Sarah Tsoflias, a New Orleans graduate teaching assistant in geology, was one of four U.S. Interior Department employees to receive a departmental conservation award for exceptional contributions for their underwater seismic surveys studying the effect of loud sounds on whales and turtles in the Gulf of Mexico.


Six staff members of the Freshman-Sophomore Advising Center presented sessions during the Region 7 National Academic Advising Association conference March 3-5 in Oklahoma City, Okla. Presentations included Jill Hieb and Corinne Anderson, “Helping Students Share Their Stories with Faculty”; Ryan Gove and Julie Riemann, “Rewriting the Story: Working with Probation Students to Find the Happy Ending”; Mark Mach, “Every Master Planner Has a Story”; and Jill Hieb and Erin Enneking, “Gaining Insight and Providing Better Service to Students of Color: A Discussion about Majority Culture Privilege.” This fall, Hieb, who is the center’s associate director, will become chair of Region 7.


Diana Carlin, dean of the graduate school and international programs, was elected president of the Central States Communication Association and organized its April 6-10 annual conference in Kansas City, where Carlin and 12 other KU faculty members made presentations.


Lynn L. Loveland, KU Endowment director of development for the School of Medicine-Wichita, and Maren E. Turner, a doctoral student in applied behavioral sciences and state director of AARP Kansas, were among 35 Kansans selected to be in the 2005 class of Leadership Kansas.


Diana Marrs, associate director of instructional development for the KU Edwards Campus, presented “The Highs and Lows of Media Streaming Solutions” at the spring 2005 Colleague to Colleague Forum April 7 at Cowley County Community College’s Southside Wichita campus.


Beverly Boyd, professor of English, presented “Chaucer’s Enterprising Great Grandmother, Isabella Malyn” Feb. 26 at the Mid-American Medieval Association Conference at the University of Missouri-Kansas City.


David Bergeron, professor of English, presented “Shakespeare Rewritten: John Fletcher’s the Woman’s Prize” and “Shakespeare in the Closet” March 7 at Washington and Lee University in Lexington, Va.


Eric C. Rath, assistant professor of history, presented the paper “The Fall and Rise of Urban Farming in Kyoto” in March at the annual meeting of the American Society for Environmental History in Houston.
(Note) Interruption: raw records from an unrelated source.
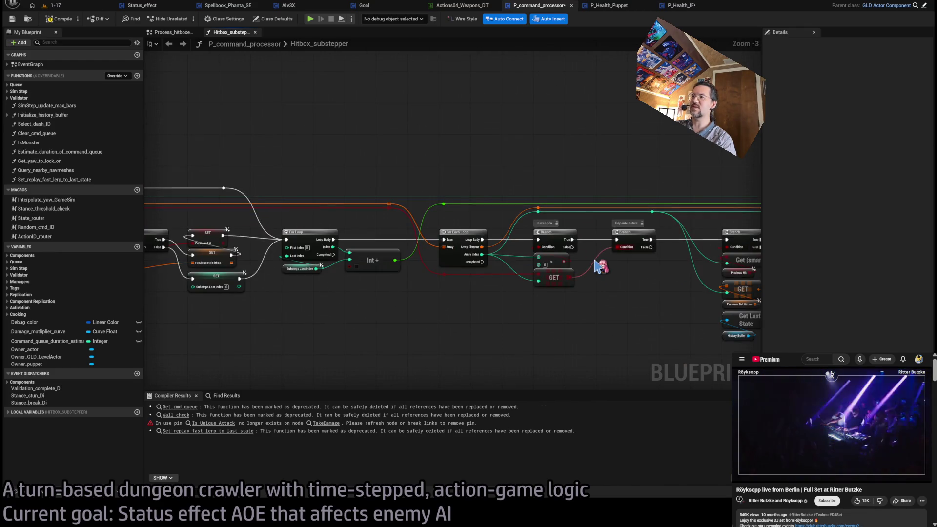
scroll(405, 237, "up", 2)
scroll(431, 249, "down", 3)
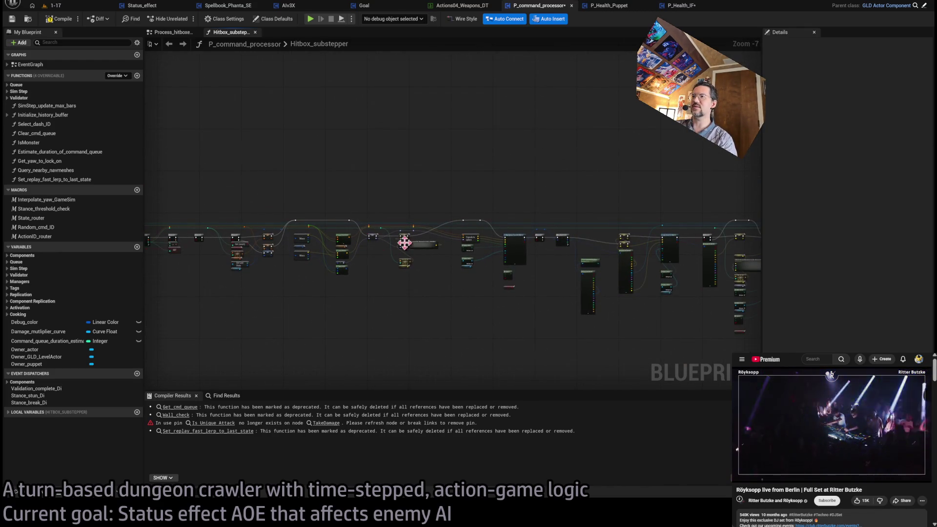
scroll(537, 259, "up", 6)
scroll(548, 276, "down", 1)
mouse_move(548, 277)
left_mouse_down()
mouse_move(457, 271)
mouse_move(517, 296)
left_mouse_up()
left_click_drag(594, 318, 588, 243)
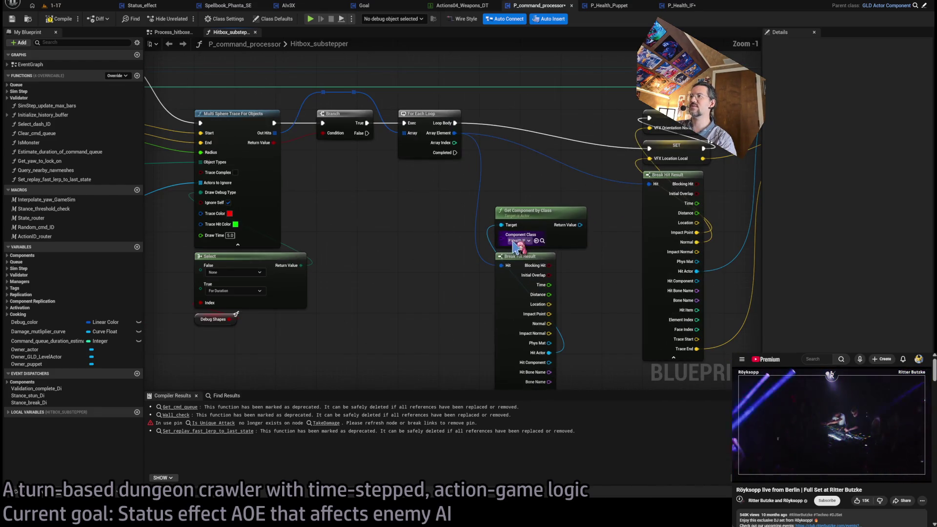
left_click_drag(519, 249, 469, 213)
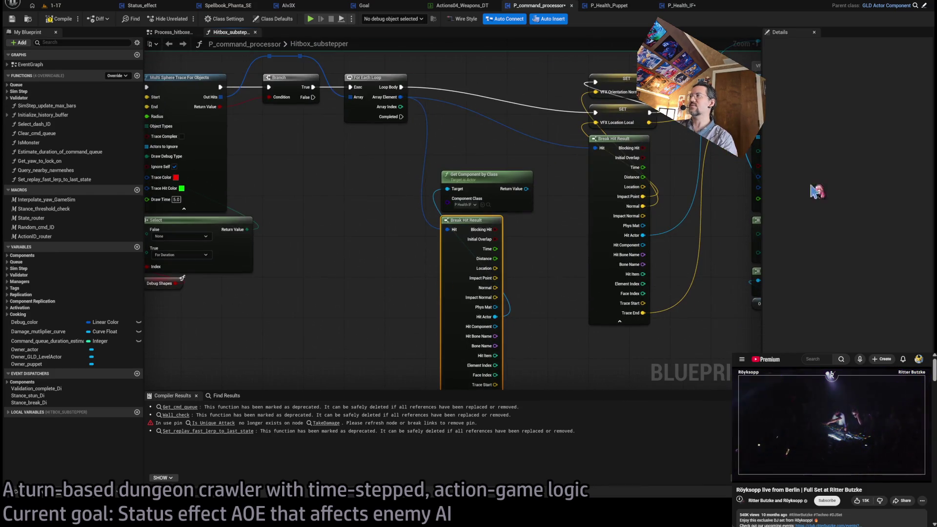
left_click_drag(455, 280, 554, 224)
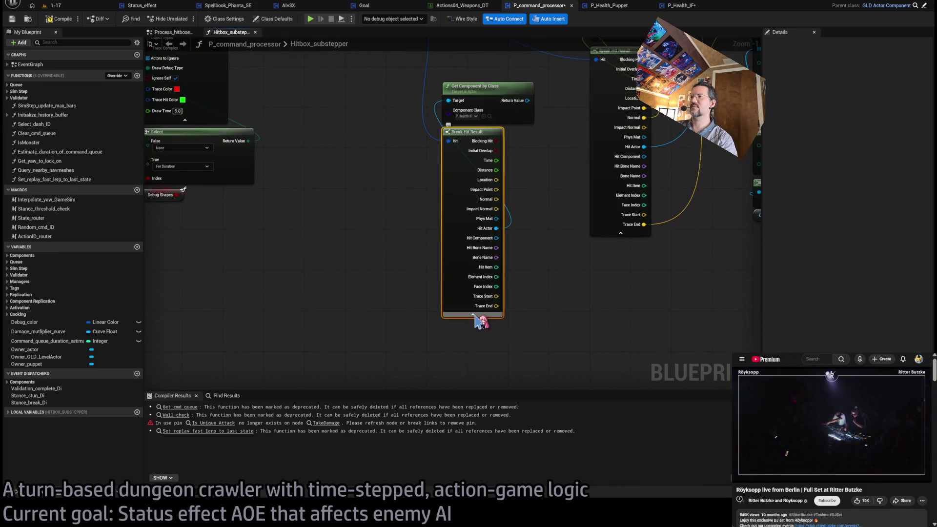
left_click(479, 317)
left_click(489, 217)
left_click_drag(536, 227, 477, 181)
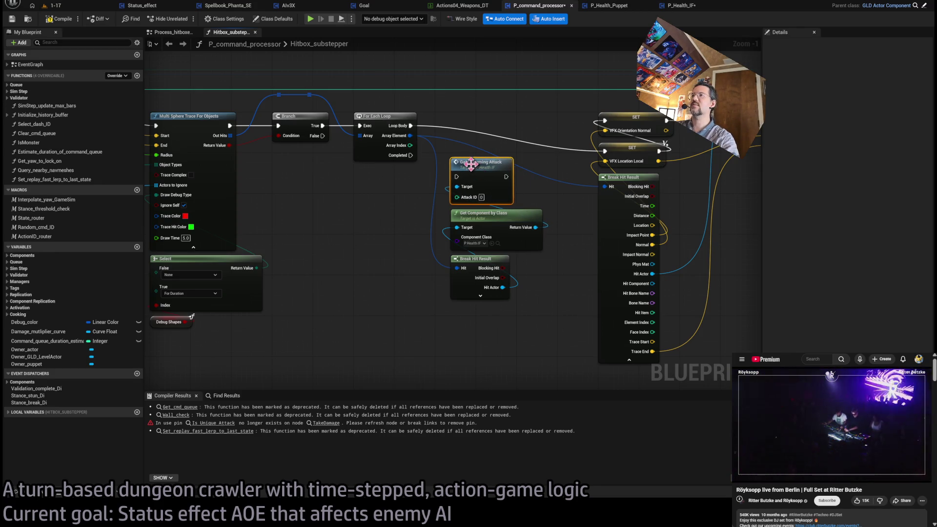
double_click(478, 166)
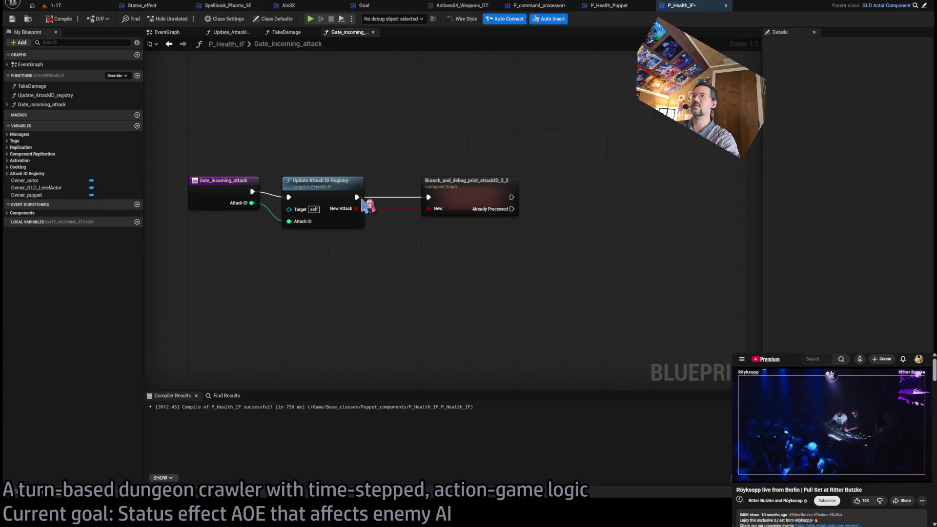
Step: Add a Return Node after the collapsed debug graph and give the function a Boolean output
left_click(209, 180)
left_click(436, 257)
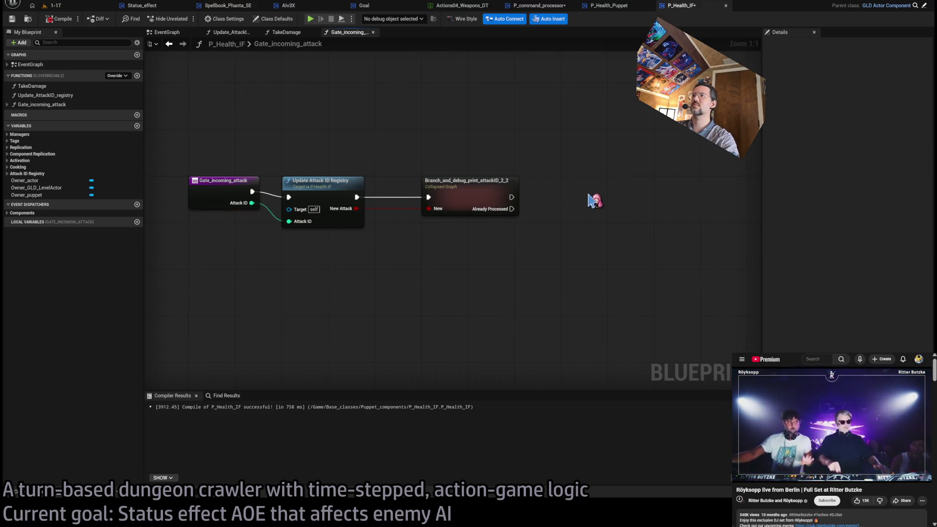
left_click_drag(514, 197, 587, 178)
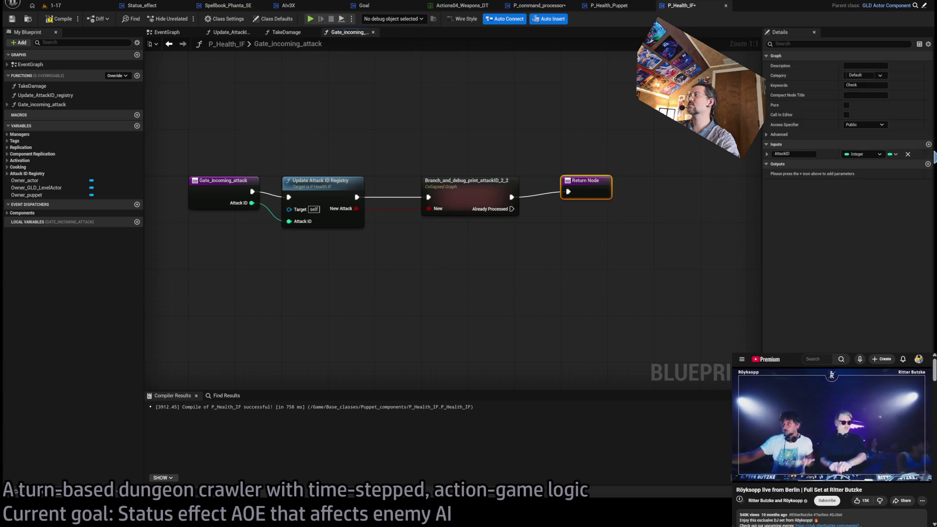
left_click(928, 164)
Step: Look inside the debug graph, then move the Return Node further right
double_click(471, 194)
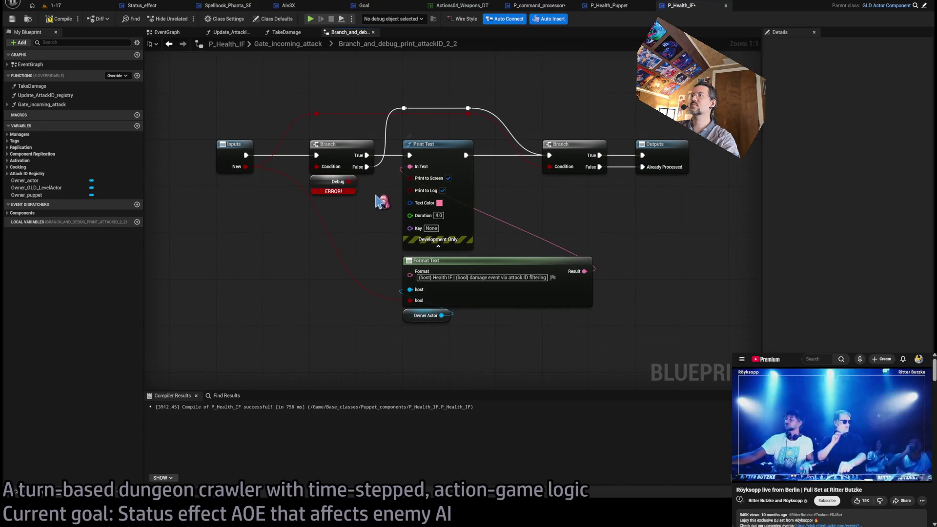
left_click(288, 32)
left_click(348, 32)
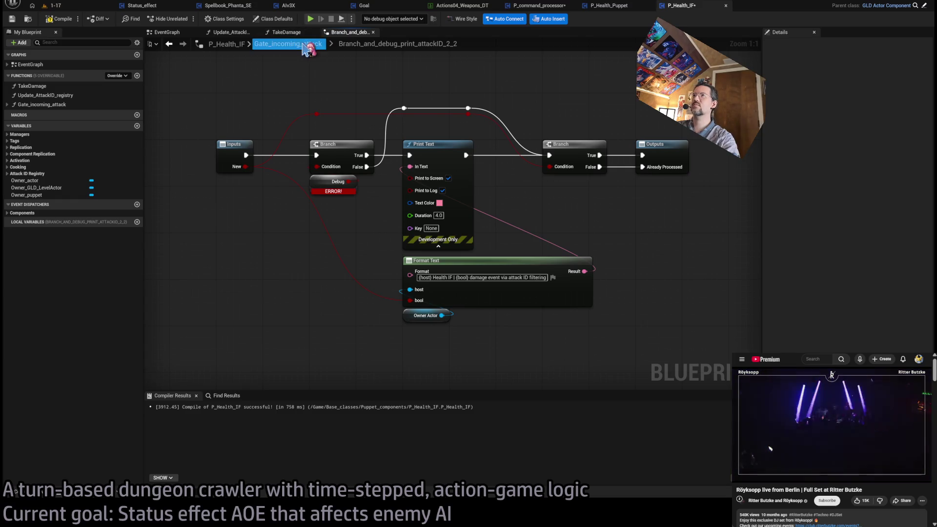
left_click(307, 44)
left_click(517, 198)
left_click(607, 153)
He also gave the paper “The Thought of Konparu Zenpô on the Performance of Shura Noh Plays” for the “Translations and Transformations: The Heike Monogatari in Noh” conference at Washington University in St. Louis and recently received a short-term research fellowship from the Japan Foundation.


“ Waiting Room, Rooms Waiting,” a multimedia installation by Carol Ann Carter, professor of art, opened April 4 in the Fairbanks Gallery at Oregon State University in Corvallis. The exhibit incorporates video projection, sound, digital prints and physical objects installed in the gallery.


Rud Turnbull, co-director of the Beach Center on Disability and professor of special education, testified April 6 before the U.S. Senate Committee on Health, Education, Labor and Pensions, which is considering a bill regarding health care provided to non-ambulatory people.

Patty Noland, career development coordinator for the journalism school, conducted two career-related workshops, “Start Your Career Early: How to Get an Internship” and “Sharpening Your Interviewing Skills,” for the students in the Consortium of Universities for International Study at Paderno del Grappa, Italy.